The number of G stacks containing at least 3 contiguous guanine nucleotides in each
PQS within 2 kbp of a TSS was calculated for all human genes using a pattern-matching
algorithm. The nucleotide fractions of adenine, thymine, and cytosine in each PQS
were calculated using the package Biostrings. For the subset of PQS containing 4 G
stacks, with each G stack containing 3 bases, lengths of loop sequences between G
stacks were also calculated. In order to avoid ambiguity in this analysis, it was
required that the first and last base in a loop sequence not be guanine. Computation
was performed on the Mayo Research Computing Facility (RCF) shared-resource, Beowulf-style
Linux cluster using R version 3.0.2, with scripts written to accommodate batch mode
execution managed by the Open Grid Engine open-source batch-queuing system.

PQS were binned based on position, using a 200 bp bin width calculated at a 50 bp
interval, spanning from 2 kbp upstream to 2 kbp downstream of the TSS. Subsets of
PQS data for genes up- and down-regulated in BS and WS were extracted, and PQS features
(total length, loop lengths, number of G-stacks, fractions adenine, cytosine, and
thymine) were compared individually between genes differentially expressed in BS and
WS and the remainder of the genome, bin by bin, using one-way ANOVA. Comparisons were
done independently for PQS in the sense and antisense DNA strands. This bin-based
comparison was repeated 100 times in a statistical bootstrapping method using a randomly-generated
collection of genes of the same size as the test dataset. The threshold for statistical
significance was picked to be the p-value below which a data point in the randomly generated dataset has a 1 % chance
of false rejection of the null hypothesis. False discovery rates were calculated as
the ratio of predicted number of false positives data points to the number of data
points in the test dataset that pass the threshold p-value. R code for this analysis can be found in Additional file 20.
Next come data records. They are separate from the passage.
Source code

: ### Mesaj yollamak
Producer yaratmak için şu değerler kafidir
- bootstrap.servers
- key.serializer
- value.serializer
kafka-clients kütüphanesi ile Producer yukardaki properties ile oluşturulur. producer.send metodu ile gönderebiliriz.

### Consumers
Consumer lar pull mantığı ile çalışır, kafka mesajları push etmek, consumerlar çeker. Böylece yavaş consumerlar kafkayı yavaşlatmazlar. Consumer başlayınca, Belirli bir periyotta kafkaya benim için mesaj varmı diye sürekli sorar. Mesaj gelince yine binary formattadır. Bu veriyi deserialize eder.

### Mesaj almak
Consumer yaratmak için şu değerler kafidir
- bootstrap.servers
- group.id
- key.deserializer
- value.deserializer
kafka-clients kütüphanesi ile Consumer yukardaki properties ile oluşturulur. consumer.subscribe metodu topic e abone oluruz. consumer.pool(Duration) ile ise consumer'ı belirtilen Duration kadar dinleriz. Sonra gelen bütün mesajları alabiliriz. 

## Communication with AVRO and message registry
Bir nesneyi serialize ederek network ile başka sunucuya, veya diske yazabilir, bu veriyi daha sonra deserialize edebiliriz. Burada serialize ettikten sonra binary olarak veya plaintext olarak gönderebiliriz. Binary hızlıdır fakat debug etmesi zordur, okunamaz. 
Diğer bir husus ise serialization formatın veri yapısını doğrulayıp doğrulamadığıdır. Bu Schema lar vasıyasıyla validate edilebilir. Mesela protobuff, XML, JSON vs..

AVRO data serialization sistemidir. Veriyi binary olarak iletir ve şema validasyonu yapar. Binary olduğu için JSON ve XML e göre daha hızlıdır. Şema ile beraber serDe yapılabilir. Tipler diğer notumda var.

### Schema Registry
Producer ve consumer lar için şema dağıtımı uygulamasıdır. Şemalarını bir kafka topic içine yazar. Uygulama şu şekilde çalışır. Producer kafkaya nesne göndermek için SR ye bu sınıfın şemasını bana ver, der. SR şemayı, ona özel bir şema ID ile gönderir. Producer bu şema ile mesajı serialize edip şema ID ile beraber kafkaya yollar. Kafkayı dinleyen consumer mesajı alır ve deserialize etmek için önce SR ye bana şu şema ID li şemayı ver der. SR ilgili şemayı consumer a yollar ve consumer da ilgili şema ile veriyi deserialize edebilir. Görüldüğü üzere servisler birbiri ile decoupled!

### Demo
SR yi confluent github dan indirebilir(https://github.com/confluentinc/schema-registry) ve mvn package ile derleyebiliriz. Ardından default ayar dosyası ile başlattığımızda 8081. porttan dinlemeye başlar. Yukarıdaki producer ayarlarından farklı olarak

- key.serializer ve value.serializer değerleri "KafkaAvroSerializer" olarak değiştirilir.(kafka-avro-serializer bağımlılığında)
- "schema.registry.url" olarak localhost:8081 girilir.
Self-organizing map multidimensional classification of PQS

From the entire human genome, the subset of PQS with 4 G-stacks and 3 loops within
2 kbp of a TSS was selected, excluding PQS in which the first or last base in a loop
was guanine. This selection criterion reduced the number of surveyed PQS from 88,058
to 17,795. Each PQS in this selected dataset was classified for total sequence length,
loop lengths, and fractions of adenine, cytosine, and thymine. Self-organizing map
artificial neural network analysis was implemented in R using the package kohonen.
Maps consisting of 25 nodes in a hexagonal grid were trained using the PQS dataset,
100 iterative presentations of the data to the model, and a learning rate with linear
decline from 0.05 to 0.01. The average number of PQS per gene per node was calculated
and compared to the same calculation repeated for the PQS and gene subset for genes
up- and down-regulated in BS and WS. Log
2
enrichment ratios were calculated for each node in the BS and WS datasets. As a means
to ascertain whether the enrichment of PQS in certain nodes could arise by chance,
a statistical bootstrapping method was employed in which enrichment ratios of nodes
on the PQS map were calculated for 100 randomly-generated gene sets of the same size
as the BS and WS datasets. Mean and 2? values were calculated node by node for these
random distributions. Statistical significance for enrichment ratios of nodes in the
BS and WS datasets was assigned on the basis of lying outside of the 95 % CI for the
random distributions. R code for this analysis can be found in Additional file 21. Motif classifications of all genomic PQS can be found in Additional file 22.